That would be the guy whose inner strength impresses an audience even more than the muscles Willis clearly enjoys showing off.

He's the guy who developed diligence picking cotton as a 10-year-old to make money for his poor family living in a trailer. He's the guy who learned responsibility cooking dinner for his younger siblings because his mother disappeared when Willis was 4 and his father struggled with alcoholism. He's the guy who, as a 16-year-old, had the guts to report his dad, Ernest, for physically abusing his little sister. He's the guy who showed perseverance passing the ACT on his fifth attempt and taking an edge to Ole Miss after Tennessee coaches ignored him so badly on five unofficial visits that he cried.

He's the guy who delivered the eulogy after younger brother Detris drowned in a lake seven years ago and those close to Willis worried he finally would crack.

"When Detris passed away, you looked for Patrick to make an excuse and say, 'OK, I've had enough, every time I try to reach a goal there's something pushing me back.' But he never did,'' Chris Finley, the man Willis calls Dad, recalled Wednesday. "Even with his family situation, Patrick never has been bitter about anything in his life. His response always is it made me who I am today and I'm thankful for it.''

The story about an inside linebacker wearing No. 52 that should be celebrated during Super Bowl week isn't necessarily the one hogging headlines with denials and half-truths. The narrative of Willis overcoming rough circumstances of his youth also provides as much inspiration as Ravens offensive tackle Michael Oher's — and they made a movie, "The Blind Side,'' about Oher escaping poverty by moving in with a kind-hearted family.

"I'm not here to compare and say my life would make a better movie or book than Mike's,'' said Willis, 28, a close friend and former Ole Miss teammate of Oher's. "His movie's one of the best I've ever seen because in ways our situations are similar in how they ended up turning out.''

To this day, Willis thanks the Finleys for his happy ending.

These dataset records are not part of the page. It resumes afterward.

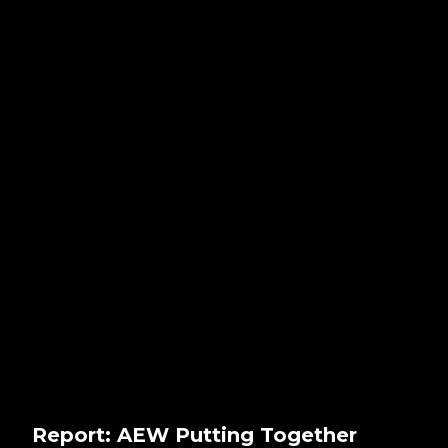
Report: AEW Putting Together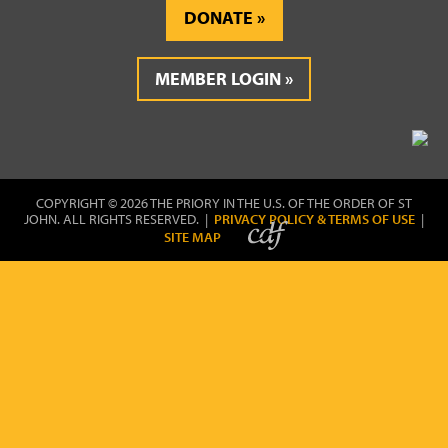
DONATE
MEMBER LOGIN
COPYRIGHT © 2026 THE PRIORY IN THE U.S. OF THE ORDER OF ST
JOHN. ALL RIGHTS RESERVED. |
PRIVACY POLICY & TERMS OF USE
|
SITE MAP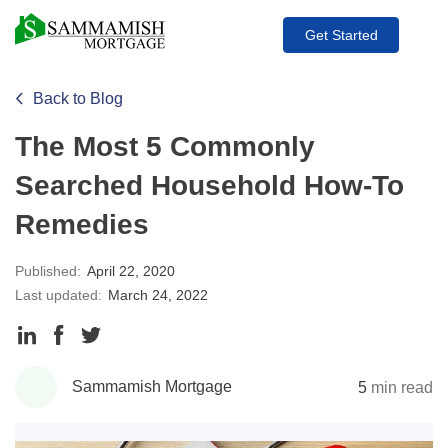
Get Started
Back to Blog
The Most 5 Commonly
Searched Household How-To
Remedies
Published:
April 22, 2020
Last updated:
March 24, 2022
Share
Share
Share
to
to
to
Sammamish Mortgage
5
min read
LinkedIn
Facebook
Twitter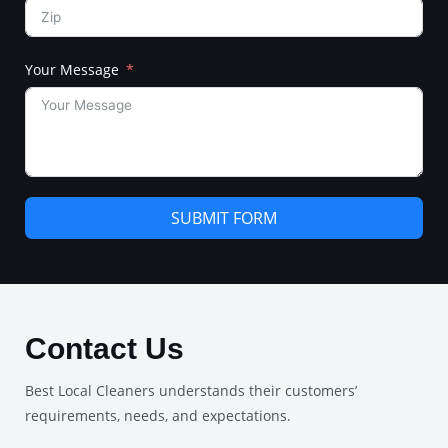
Your Message
SUBMIT FORM
Contact Us
Best Local Cleaners understands their customers’
requirements, needs, and expectations.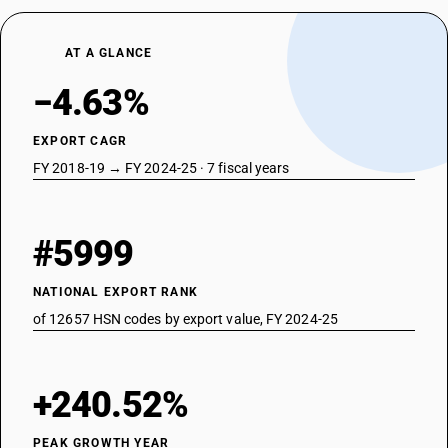
AT A GLANCE
−4.63%
EXPORT CAGR
FY 2018-19 → FY 2024-25 · 7 fiscal years
#5999
NATIONAL EXPORT RANK
of 12657 HSN codes by export value, FY 2024-25
+240.52%
PEAK GROWTH YEAR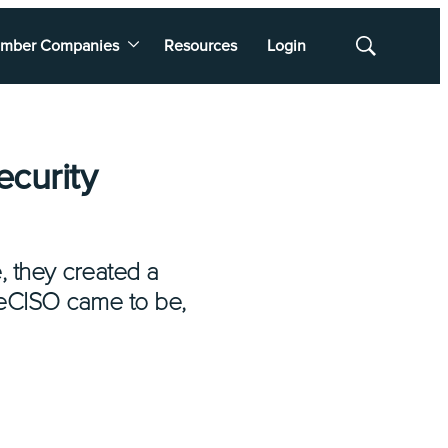
mber Companies
Resources
Login
Show
Search
ecurity
, they created a
 eCISO came to be,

Chris and Julie Finley, a white married couple who taught in the Hollow Rock-Bruceton (Tenn.) Central school system that educates 600 students in grades K-12 in the same building, welcomed Willis and his brother Orey into their home in the spring of 2002. Both legal guardians were 25 years old living in a trailer at the time. Tennessee's Department of Children's Services placed Willis' youngest brother and sister, Ernicka, in a different foster home. Churches in the rural town of 1,500 emptied food pantries to the Finleys. Local clothing stores opened their doors.

"We're a close community and everybody rallied to help,'' said Chris Finley, 36, also the school's basketball coach.

It was Finley who spent late nights studying with Willis for the ACT and told him after their final futile five-hour trip to visit Tennessee coaches to use the snub as motivation. It was Finley who skipped three basketball games this week to spend it with his wife and youngest kids, ages 2 and 4, at the 49ers hotel in the Big Easy to see Willis rewarded for his hard work. It was Finley with whom Willis first shared the dream of escaping small-town Tennessee for the NFL big time more than a decade before he emerged as the league's best linebacker. Not even Ray Lewis made the Pro Bowl in each of his first six seasons the way Willis has.

Watching film makes it obvious what kind of player Willis is. To adequately see the type of person he became might warrant a larger screen one day. Oher knows a compelling tale when he sees one.

"We understand one another because of our similar backgrounds and know how tough it is growing up without taking anything for granted,'' Oher said.

The old buddies from Ole Miss who share more than an alma mater hoped to find time amid the frenzy to get together before Sunday.

"But we hang out a lot in the offseason so it won't be major if we miss each other,'' Oher said.

These two just meeting on the same field for the Super Bowl seems memorable enough.